C5050: An Efficient Framework for Author Identification Using Deep Learning

Document Type : Original Article


1 Department of Computer science, Faculty of Computers and Information, Menofia University, Shebin El Kom, Egypt

2 Computer Science, Faculty of Computers and Information, Menoufia University

3 Computer Science Dept, Faculty of Computers and Information, Menoufia University, Egypt.

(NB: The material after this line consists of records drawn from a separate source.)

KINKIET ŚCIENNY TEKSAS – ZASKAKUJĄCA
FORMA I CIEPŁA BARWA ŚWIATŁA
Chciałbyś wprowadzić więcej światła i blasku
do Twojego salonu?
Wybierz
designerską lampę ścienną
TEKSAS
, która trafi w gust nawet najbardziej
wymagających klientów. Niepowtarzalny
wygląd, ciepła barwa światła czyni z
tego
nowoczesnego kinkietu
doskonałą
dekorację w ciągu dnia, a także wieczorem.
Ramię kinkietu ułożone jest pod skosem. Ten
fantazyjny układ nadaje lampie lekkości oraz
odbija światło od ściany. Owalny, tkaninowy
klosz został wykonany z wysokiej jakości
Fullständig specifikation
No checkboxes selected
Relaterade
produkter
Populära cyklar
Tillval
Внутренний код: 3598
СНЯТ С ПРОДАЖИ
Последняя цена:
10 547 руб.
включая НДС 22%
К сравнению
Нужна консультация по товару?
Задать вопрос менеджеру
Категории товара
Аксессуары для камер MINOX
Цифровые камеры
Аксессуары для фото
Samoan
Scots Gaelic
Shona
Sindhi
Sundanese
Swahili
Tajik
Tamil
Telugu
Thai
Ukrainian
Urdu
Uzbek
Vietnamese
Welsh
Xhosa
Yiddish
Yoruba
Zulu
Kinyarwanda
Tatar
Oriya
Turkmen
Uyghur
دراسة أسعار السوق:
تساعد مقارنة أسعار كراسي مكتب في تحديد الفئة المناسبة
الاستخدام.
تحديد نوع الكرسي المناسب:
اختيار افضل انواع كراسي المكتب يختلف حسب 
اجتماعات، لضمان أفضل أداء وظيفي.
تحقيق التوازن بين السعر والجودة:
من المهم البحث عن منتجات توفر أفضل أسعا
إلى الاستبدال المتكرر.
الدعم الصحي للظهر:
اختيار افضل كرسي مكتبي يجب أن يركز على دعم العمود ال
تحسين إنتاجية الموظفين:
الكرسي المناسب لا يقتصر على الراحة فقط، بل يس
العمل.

Author identification aims to uncover the individuals responsible for creating texts, and it is a burgeoning field of research with diverse applications in literary analysis, cybersecurity, forensics, and social media investigations. The primary goal of this paper is to perform an analysis on author identification. We introduce two main elements within this study. The initial element utilizes six machine learning (ML) techniques: Decision Trees (DT), Logistic Regression (LR), k Nearest Neighbors (K-NN), Random Forests (RF), Support Vector Machines (SVM), and Naive Bayes (NB), with the application of the TF-IDF method for feature extraction. The second part involves the experimentation with two variations of Deep Learning (DL) models—specifically Long Short-Term Memory (LSTM) and Gated Recurrent Unit (GRU)—employing word embedding for the input vector. To validate our approach, we conducted an experimental study using the Reuters 50_50 dataset, employing two learning modes: Hold-out and 10-fold cross validation. The obtained results, measured in terms of Accuracy (ACC), Precision (PREC), Recall (REC), and F1-score (F1), demonstrate the superior performance of DL techniques when employing a 10-fold cross-validation strategy compared to the current state-of-the-art methods. The experiments detailed in this paper showcase the efficacy of our proposed DL models, yielding the best results for author identification.